FORT DRUM, N.Y. — President Donald Trump on Monday signed a $716 billion defense policy bill named for John McCain but included no mention in his remarks of the Republican senator, who is battling brain cancer at home in Arizona.
Trump and McCain are engaged in a long-running feud that dates to Trump’s 2016 presidential run. At campaign rallies, Trump regularly castigates McCain — without using his name — for casting a dramatic thumbs-down vote that doomed Trump’s effort last year to repeal the Affordable Care Act, which was enacted by President Barack Obama.
Trump said there was “no better place than right here at Fort Drum” to celebrate passage of the defense bill, which will boost military pay by 2.6 percent, giving service members their largest increase in nine years.
The bill — formally the John S. McCain National Defense Authorization Act but referred to by Trump as simply the National Defense Authorization Act — will introduce thousands of new recruits to active duty, reserve and National Guard units and replace aging tanks, planes, ships and helicopters with more advanced and lethal technology, Trump said.
“Hopefully, we’ll be so strong we’ll never have to use it. But if we ever did, nobody has a chance,” he said.
Later Monday, Trump referenced McCain — again without naming him — while talking about Obama’s health law at a fundraiser in Utica for Republican Rep. Claudia Tenney.
“I would’ve gotten rid of everything, but as you know, one of our wonderful senators had thumbs down at 2 o’clock in the morning,” Trump said, pantomiming the gesture.
The bill authorizes billions of dollars for military construction, including family housing.
Military parade OK’d
Besides setting policy and spending levels, the bill weakens a bid to clamp down on Chinese telecom company ZTE. It allows Trump to waive sanctions against countries that bought Russian weapons and now want to buy U.S. military equipment. The bill provides no money for Trump’s requested Space Force but authorizes the military parade he wants in Washington in November.

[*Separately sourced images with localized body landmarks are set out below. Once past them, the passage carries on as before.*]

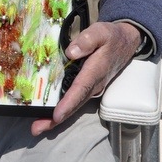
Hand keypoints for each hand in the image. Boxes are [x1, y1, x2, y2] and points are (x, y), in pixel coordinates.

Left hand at [31, 21, 140, 136]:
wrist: (125, 43)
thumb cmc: (110, 36)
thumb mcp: (101, 31)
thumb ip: (87, 40)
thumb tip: (70, 52)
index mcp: (95, 71)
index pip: (80, 89)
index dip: (68, 103)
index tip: (56, 115)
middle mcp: (94, 85)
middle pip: (74, 105)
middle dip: (56, 119)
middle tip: (36, 129)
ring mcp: (92, 88)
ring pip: (74, 106)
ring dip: (56, 118)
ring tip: (38, 127)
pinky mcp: (88, 88)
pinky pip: (74, 101)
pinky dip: (62, 109)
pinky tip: (48, 114)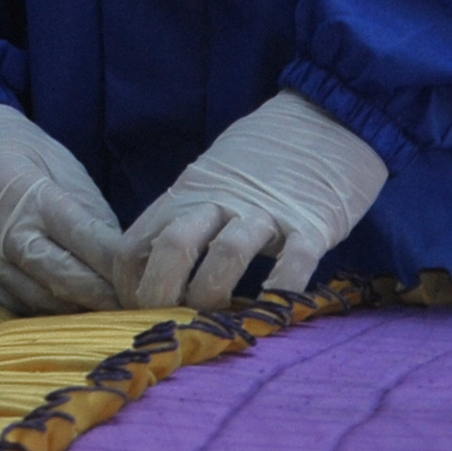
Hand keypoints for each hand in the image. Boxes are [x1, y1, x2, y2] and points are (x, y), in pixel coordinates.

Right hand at [0, 102, 127, 313]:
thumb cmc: (15, 152)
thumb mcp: (61, 166)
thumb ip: (91, 213)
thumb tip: (124, 261)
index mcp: (35, 200)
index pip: (90, 243)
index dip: (123, 268)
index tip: (150, 282)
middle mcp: (6, 236)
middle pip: (67, 281)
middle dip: (107, 300)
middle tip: (139, 311)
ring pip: (42, 303)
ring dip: (78, 313)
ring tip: (111, 318)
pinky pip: (14, 307)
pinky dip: (44, 313)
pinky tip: (66, 312)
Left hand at [115, 93, 387, 310]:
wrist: (322, 121)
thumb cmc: (259, 163)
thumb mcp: (206, 184)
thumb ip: (182, 222)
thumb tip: (149, 279)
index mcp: (185, 195)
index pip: (136, 243)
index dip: (130, 285)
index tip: (136, 315)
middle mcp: (218, 201)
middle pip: (173, 246)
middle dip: (162, 293)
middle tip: (170, 328)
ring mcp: (265, 212)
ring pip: (228, 251)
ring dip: (215, 292)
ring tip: (216, 323)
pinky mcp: (312, 223)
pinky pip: (295, 260)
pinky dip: (281, 289)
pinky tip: (272, 312)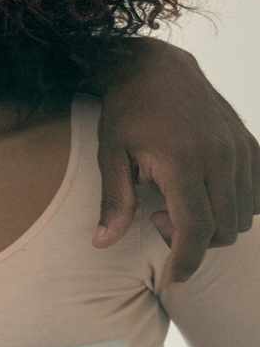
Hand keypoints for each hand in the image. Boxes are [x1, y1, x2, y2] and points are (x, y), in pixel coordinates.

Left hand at [97, 38, 258, 279]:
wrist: (157, 67)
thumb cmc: (126, 112)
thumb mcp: (110, 154)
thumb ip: (113, 201)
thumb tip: (101, 243)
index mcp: (182, 162)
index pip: (195, 229)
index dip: (186, 261)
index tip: (172, 279)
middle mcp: (220, 158)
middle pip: (222, 228)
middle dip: (193, 241)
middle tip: (158, 217)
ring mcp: (240, 151)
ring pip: (243, 216)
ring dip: (214, 225)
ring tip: (177, 202)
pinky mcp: (251, 146)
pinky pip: (257, 194)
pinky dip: (236, 207)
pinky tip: (204, 194)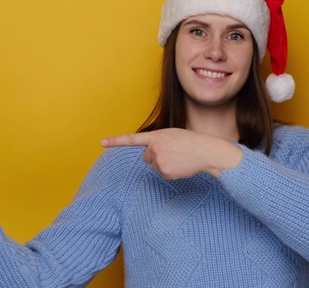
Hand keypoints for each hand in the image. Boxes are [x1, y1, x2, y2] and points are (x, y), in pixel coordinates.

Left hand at [101, 128, 242, 179]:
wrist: (206, 151)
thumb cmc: (190, 142)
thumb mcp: (172, 135)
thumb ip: (158, 141)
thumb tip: (149, 157)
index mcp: (156, 136)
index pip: (132, 139)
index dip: (116, 141)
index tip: (102, 142)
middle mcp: (154, 148)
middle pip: (147, 157)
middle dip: (157, 157)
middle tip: (174, 152)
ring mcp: (159, 160)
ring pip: (155, 167)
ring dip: (165, 164)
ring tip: (179, 158)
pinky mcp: (164, 172)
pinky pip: (162, 174)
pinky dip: (171, 172)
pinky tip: (181, 166)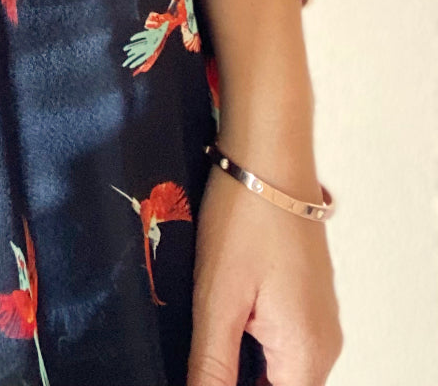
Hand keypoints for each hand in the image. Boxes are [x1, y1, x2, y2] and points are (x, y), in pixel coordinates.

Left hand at [188, 161, 341, 385]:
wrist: (268, 157)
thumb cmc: (245, 219)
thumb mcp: (217, 301)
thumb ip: (212, 367)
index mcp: (307, 355)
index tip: (203, 366)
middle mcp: (322, 345)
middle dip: (232, 374)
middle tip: (198, 343)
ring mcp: (317, 319)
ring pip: (275, 365)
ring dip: (239, 357)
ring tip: (205, 325)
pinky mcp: (306, 297)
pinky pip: (280, 338)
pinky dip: (249, 335)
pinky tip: (220, 311)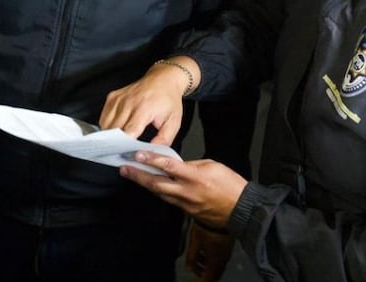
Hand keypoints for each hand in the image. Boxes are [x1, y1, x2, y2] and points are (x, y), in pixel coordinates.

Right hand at [100, 57, 196, 145]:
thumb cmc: (168, 100)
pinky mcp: (112, 96)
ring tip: (122, 139)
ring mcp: (118, 98)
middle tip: (125, 150)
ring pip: (106, 125)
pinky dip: (108, 126)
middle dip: (118, 143)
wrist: (163, 79)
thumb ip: (164, 139)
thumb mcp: (174, 122)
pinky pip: (104, 117)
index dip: (127, 145)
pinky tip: (118, 128)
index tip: (128, 154)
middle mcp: (128, 102)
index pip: (128, 132)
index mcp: (144, 108)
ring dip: (112, 135)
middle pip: (114, 130)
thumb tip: (151, 152)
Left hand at [119, 152, 246, 228]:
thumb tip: (176, 165)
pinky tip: (149, 185)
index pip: (169, 167)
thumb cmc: (230, 184)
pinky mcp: (186, 211)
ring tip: (131, 175)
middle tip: (124, 168)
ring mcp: (185, 203)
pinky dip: (157, 191)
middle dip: (138, 176)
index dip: (151, 160)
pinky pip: (168, 199)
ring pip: (160, 193)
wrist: (241, 209)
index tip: (138, 155)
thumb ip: (191, 165)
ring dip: (144, 184)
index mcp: (195, 177)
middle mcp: (187, 191)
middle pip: (157, 184)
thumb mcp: (212, 165)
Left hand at [185, 220, 234, 280]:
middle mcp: (223, 260)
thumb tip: (189, 267)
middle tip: (197, 273)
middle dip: (205, 276)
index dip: (200, 281)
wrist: (224, 210)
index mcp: (215, 262)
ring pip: (218, 266)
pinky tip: (206, 252)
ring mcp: (227, 252)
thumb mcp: (195, 242)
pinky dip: (212, 258)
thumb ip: (191, 257)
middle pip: (214, 275)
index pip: (208, 280)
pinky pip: (221, 257)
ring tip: (199, 263)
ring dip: (208, 267)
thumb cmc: (209, 227)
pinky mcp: (228, 245)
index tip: (196, 280)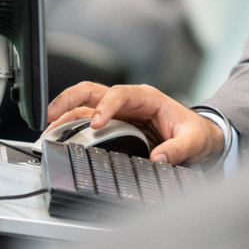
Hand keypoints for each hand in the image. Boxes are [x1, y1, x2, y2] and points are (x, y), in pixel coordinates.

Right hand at [46, 83, 224, 164]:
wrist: (201, 138)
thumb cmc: (197, 134)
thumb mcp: (193, 141)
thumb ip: (178, 149)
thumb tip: (159, 157)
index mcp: (147, 98)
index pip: (119, 94)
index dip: (105, 107)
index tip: (96, 123)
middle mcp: (129, 102)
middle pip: (92, 91)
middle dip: (69, 99)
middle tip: (51, 115)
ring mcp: (119, 113)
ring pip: (84, 105)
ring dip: (64, 114)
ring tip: (47, 130)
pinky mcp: (114, 125)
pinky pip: (87, 121)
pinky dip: (71, 126)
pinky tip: (59, 137)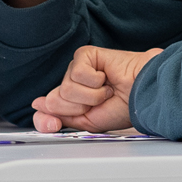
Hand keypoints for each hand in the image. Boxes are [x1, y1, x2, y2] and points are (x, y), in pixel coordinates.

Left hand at [31, 45, 160, 131]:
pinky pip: (77, 73)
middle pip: (53, 100)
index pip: (45, 109)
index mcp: (71, 102)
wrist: (142, 94)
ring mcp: (76, 69)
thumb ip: (62, 116)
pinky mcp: (84, 55)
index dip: (46, 119)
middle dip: (78, 107)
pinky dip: (94, 82)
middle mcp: (71, 85)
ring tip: (105, 91)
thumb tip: (38, 105)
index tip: (54, 126)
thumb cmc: (123, 107)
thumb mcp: (87, 122)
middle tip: (98, 103)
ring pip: (66, 88)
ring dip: (90, 95)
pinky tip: (106, 78)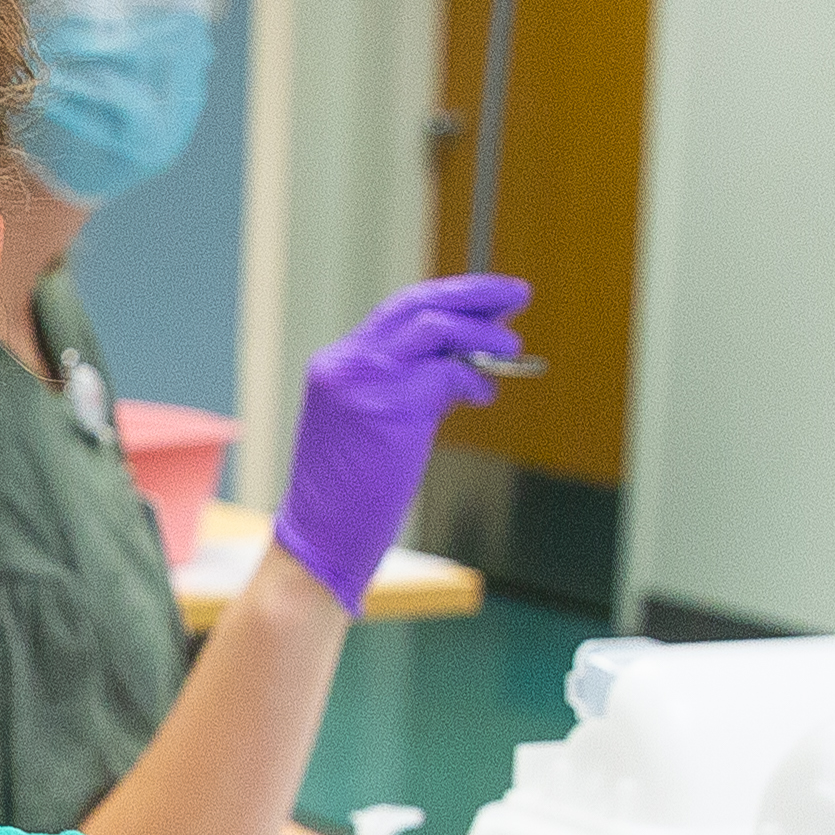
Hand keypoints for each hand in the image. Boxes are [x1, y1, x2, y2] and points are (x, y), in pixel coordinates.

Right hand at [278, 274, 529, 611]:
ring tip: (510, 344)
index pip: (398, 311)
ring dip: (481, 332)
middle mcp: (346, 364)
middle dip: (474, 294)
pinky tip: (485, 392)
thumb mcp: (371, 426)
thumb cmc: (348, 496)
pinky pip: (446, 373)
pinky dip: (475, 378)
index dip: (448, 297)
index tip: (488, 297)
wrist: (318, 541)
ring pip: (434, 327)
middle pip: (417, 304)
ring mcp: (364, 383)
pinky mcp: (389, 408)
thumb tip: (462, 361)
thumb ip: (405, 387)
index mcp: (336, 365)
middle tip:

The compromise bill removes a provision reinstating penalties against ZTE and restricting the company’s ability to buy U.S. component parts. ZTE was almost forced out of business after being accused of selling sensitive information to nations hostile to the U.S., namely Iran and North Korea, in violation of trade laws.
The measure also includes provisions designed to improve how the Defense Department handles reports of child-on-child sexual assaults among the tens of thousands of children and teens who live and go to school on the military bases where their parents serve. An Associated Press investigation this spring documented broad failures of justice when military kids report incidents.
Among the changes, the bill creates new legal protections for students at Department of Defense Education Activity schools and requires the school system and the Pentagon to develop new policies for responding to reports on bases more generally. Schools and the armed services also must start tracking incidents — AP identified nearly 700 over 10 years, but that was a certain undercount.
The annual measure sets policies and a budget outline for the Pentagon and will be followed by a later appropriations bill.